# Decoding ImageNet TFRecords with Nvidia DALI

In [None]:
%reload_ext autoreload
%autoreload 2

import os
from glob import glob
import socket
import numpy as np
import matplotlib.pyplot as plt
from collections import OrderedDict

import torch
from torch import nn
import torch.nn.functional as F
from torch.nn.parameter import Parameter
from torch.utils import data
import torchvision.models as models

from torchsummary import summary
from tqdm.notebook import trange, tqdm

In [None]:
from dali_pt_dataloader import dali_dataloader

train_loader = dali_dataloader(
    batch_size=256,
    num_threads=os.cpu_count(),
    tfrec_filenames=sorted(glob('/scratch/snx3000/datasets/imagenet/ILSVRC2012_1k/train/*')),
    tfrec_idx_filenames=sorted(glob('/scratch/snx3000/datasets/imagenet/ILSVRC2012_1k/idx_files/train/*')),
    shard_id=0,
    num_shards=1,
    gpu_aug=True,
    gpu_out=True,
    training=True,
)
valid_loader = dali_dataloader(
    batch_size=200,
    num_threads=os.cpu_count(),
    tfrec_filenames=sorted(glob('/scratch/snx3000/datasets/imagenet/ILSVRC2012_1k/validation/*')),
    tfrec_idx_filenames=sorted(glob('/scratch/snx3000/datasets/imagenet/ILSVRC2012_1k/idx_files/validation/*')),
    shard_id=0,
    num_shards=1,
    gpu_aug=True,
    gpu_out=True,
    training=False,
)

dict(train_loader=len(train_loader), valid_loader=len(valid_loader))

In [None]:
n_classes = 1000
img_size = 224

class ConvBlock(nn.Sequential):
    def __init__(self, channels_in, channels_out, kernel_size=4, padding=1, stride=2, bias=False):
        super().__init__(OrderedDict([
            ('conv', nn.Conv2d(channels_in, channels_out, kernel_size=kernel_size, padding=padding, stride=stride, bias=bias)),
            ('bn', nn.BatchNorm2d(channels_out)),
            ('act', nn.SiLU()),
        ]))

model = nn.Sequential(OrderedDict([
    ('b224', ConvBlock(3, 32)),
    ('b112', ConvBlock(32, 64)),
    ('b56', ConvBlock(64, 128)),
    ('b28', ConvBlock(128, 256)),
    ('b14', ConvBlock(256, 512)),
    ('b7', ConvBlock(512, 1024, kernel_size=3, padding=1, stride=1)),
    ('avg', nn.AdaptiveAvgPool2d(1)),
    ('flat', nn.Flatten()),
    ('drop', nn.Dropout(0.2)),
    ('classifier', nn.Linear(1024, n_classes, bias=False)),
]))

summary(model, (3, img_size, img_size), verbose=0)

In [None]:
%%writefile train_classifier.py
import torch
import torch.nn.functional as F
from tqdm.auto import trange, tqdm


def train(model, train_loader, optimizer, scheduler, logger, log_every=10):
    losses = RunningAverage('Loss')
    acc = RunningAverage('Acc')
    model.train()
    
    for i, (batch,) in enumerate(tqdm(train_loader, leave=False)):
        imgs, target = batch['data'], batch['label'].ravel()
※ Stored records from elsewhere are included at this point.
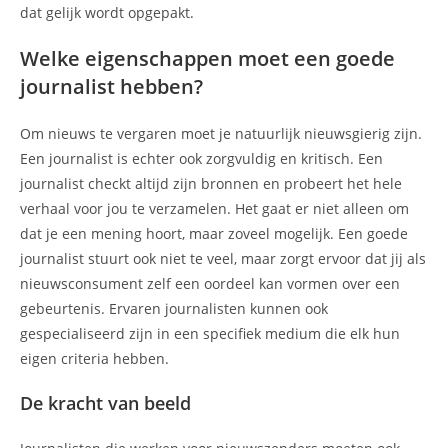
dat gelijk wordt opgepakt.
Welke eigenschappen moet een goede
journalist hebben?
Om nieuws te vergaren moet je natuurlijk nieuwsgierig zijn.
Een journalist is echter ook zorgvuldig en kritisch. Een
journalist checkt altijd zijn bronnen en probeert het hele
verhaal voor jou te verzamelen. Het gaat er niet alleen om
dat je een mening hoort, maar zoveel mogelijk. Een goede
journalist stuurt ook niet te veel, maar zorgt ervoor dat jij als
nieuwsconsument zelf een oordeel kan vormen over een
gebeurtenis. Ervaren journalisten kunnen ook
gespecialiseerd zijn in een specifiek medium die elk hun
eigen criteria hebben.
De kracht van beeld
        # Calculate CE loss
        logits = F.log_softmax(model(imgs), dim=1)
        loss = F.nll_loss(logits, target)

        # Zero the parameter gradients
        optimizer.zero_grad()
        # Calculate gradients
        loss.backward()
        # Training step
        optimizer.step()
        # Update LR
        scheduler.step()

        # Update metrics
        with torch.no_grad():
            losses.update(loss.item())
            acc.update((logits.argmax(dim=1) == target).float().mean().item())
            if i % log_every == 0:
                logger(f'{acc} {losses} lr:{optimizer.param_groups[0]["lr"]:.01e}')


@torch.no_grad()
def validate(model, valid_loader):
    losses = AverageMeter('Loss')
    acc = AverageMeter('Acc')
    model.eval()

    for i, (batch,) in enumerate(tqdm(valid_loader, leave=False)):
        imgs, target = batch['data'], batch['label'].ravel()
        # Calculate CE loss
        logits = F.log_softmax(model(imgs), dim=1)
        loss = F.nll_loss(logits, target)
        # Update metrics
        losses.update(loss.item(), len(target))
        acc.update((logits.argmax(dim=1) == target).float().mean().item(), len(target))

    return losses, acc


class AverageMeter(object):
    """Computes and stores the average and current value"""
    def __init__(self, name, fmt=':.03f'):
        self.name = name
        self.fmt = fmt
        self.reset()

    def reset(self):
        self.avg = 0
        self.sum = 0
        self.count = 0

    def update(self, val, n=1):
        self.sum += val * n
        self.count += n
        self.avg = self.sum / self.count

    def all_reduce(self, device='cuda'):
        total = torch.FloatTensor([self.sum, self.count], device=device)
        dist.all_reduce(total, dist.ReduceOp.SUM)
        self.sum, self.count = total.tolist()
        self.avg = self.sum / self.count

    def __str__(self):
        fmtstr = '{name}:{avg' + self.fmt + '}'
        return fmtstr.format(**self.__dict__)

    
class RunningAverage(object):
    """Computes and stores the running average of the given value"""
    def __init__(self, name, fmt=':.03f', beta=0.98):
        self.name = name
        self.fmt = fmt
        self.beta = beta
        self.reset()

    def reset(self):
        self.avg = None

    def update(self, val):
        if self.avg is None:
            self.avg = val
        self.avg = self.beta*self.avg + (1-self.beta)*val

    def __str__(self):
        fmtstr = '{name}:{avg' + self.fmt + '}'
        return fmtstr.format(**self.__dict__)

In [None]:
from train_classifier import train, validate

epochs = 10
history = []
lr = 0.01

optimizer = torch.optim.SGD(model.parameters(), lr, momentum=0.9, weight_decay=1e-5, nesterov=True)
scheduler = torch.optim.lr_scheduler.OneCycleLR(optimizer,
                                                max_lr=lr,
                                                epochs=epochs,
                                                steps_per_epoch=len(train_loader),
                                                pct_start=0.01,
                                                final_div_factor=100)

pbar = trange(epochs)
for e in pbar:
    train(model, train_loader, optimizer, scheduler, logger=pbar.set_description)
    losses, acc = validate(model, valid_loader)
    print(f'{e}: {acc} {losses}')